Jonathan Townsend wrote:So that's a vote for letting them handle the pack and give you the cards. Makes sense.
Sometimes things that make sense in print don't make sense in practice. I am on the fence over this matter with regard to platform or cabaret work although I tend to think it is not necessary. For impromptu close up work I certainly wouldn't bother since it is highly doubtful that people you meet casually or know already think you are walking around with secret pockets in your trousers.
With regard to platform work I have gone back and forth with this in my mind and have more or less come to the conclusion that the disappearance of cards in your left hand combined with the act of showing your pocket empty several times in the routine should be enough. In performance I seem to have gotten decent results without the fiddling about getting cards selected at random. Slow presentations tend to put me to sleep.
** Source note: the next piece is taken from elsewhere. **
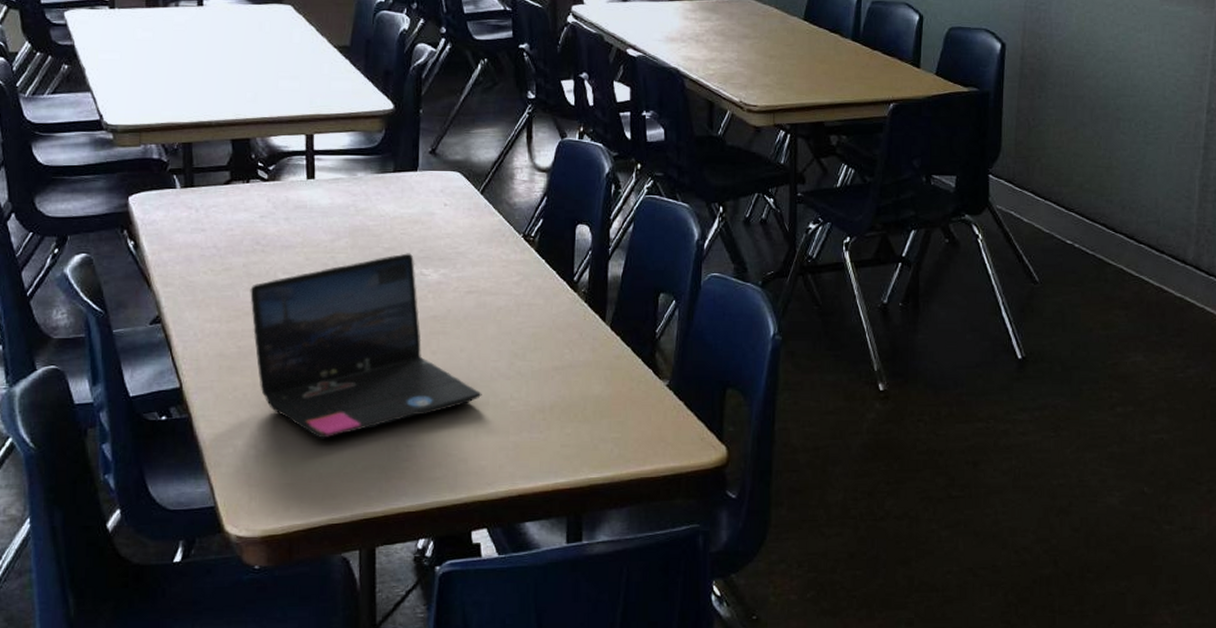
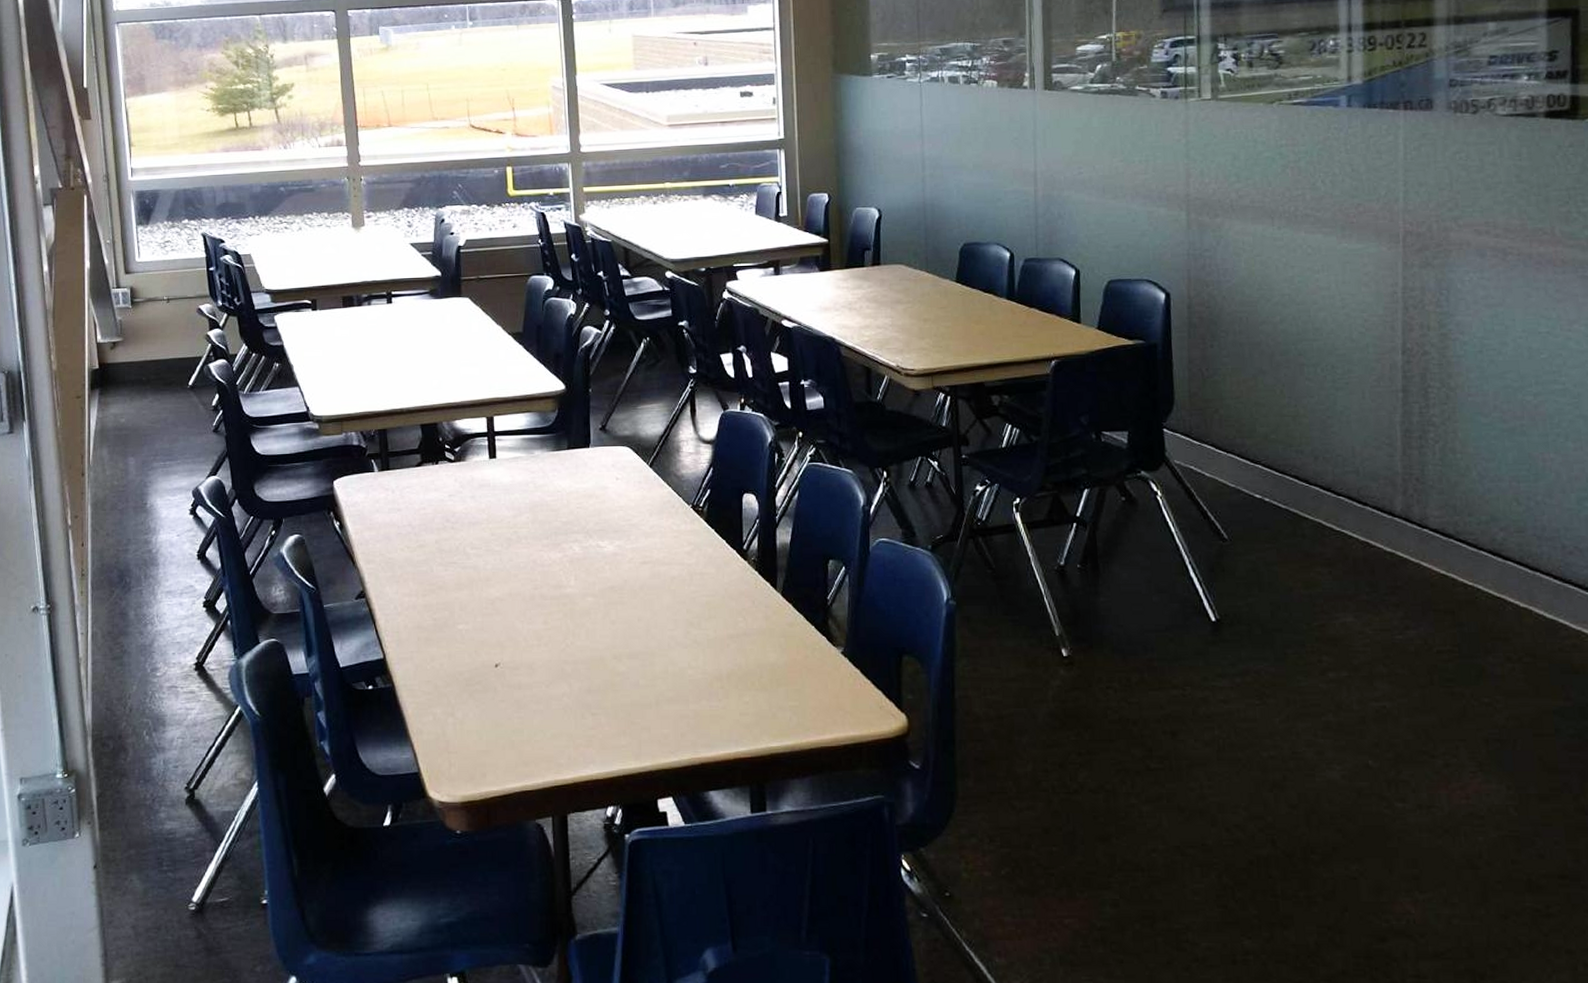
laptop: present [250,253,482,439] -> none [442,526,661,707]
Most written explanations in print never mention this preliminary and indeed even the Vernon routine does without it. Of course it has to for technical reasons. Somewhere on You Tube there is a video of Vernon doing the trick. I will check it out when I get the chance but I don't remember him getting people to select cards for the trick. In the Stars of Magic for the Dr Daley method using a numerical stack naturally no cards are selected and since he is doing it to his shoulder rather than to his pocket so of course there is no way he can show his shoulder empty the way you can with your pocket.
I don't think the Patrick Page version has cards selected. Come to think of it I vaguely remember that he DOES have secret pockets in his version although I may be wrong. I will have to check his description in Routined Manipulation to verify one way or the other. I have checked other descriptions from Ross Bertram to John Booth and I see no mention of these preliminaries.
I doubt very much if laymen think you have duplicate cards in secret pockets but even if they do you can disprove it and in any event it gives them a false path to follow which is always a good thing.
No. On balance from a showmanship point of view I will stick to the philosophy of not boring people to death by getting someone to pick out cards. I detest unnecessary actions and even worse unnecessary patter when performing. Economy of actions and words are always a good thing. Still I would be interested in hearing other views on this subject. The Royal Road seems to be the only source which raises this point.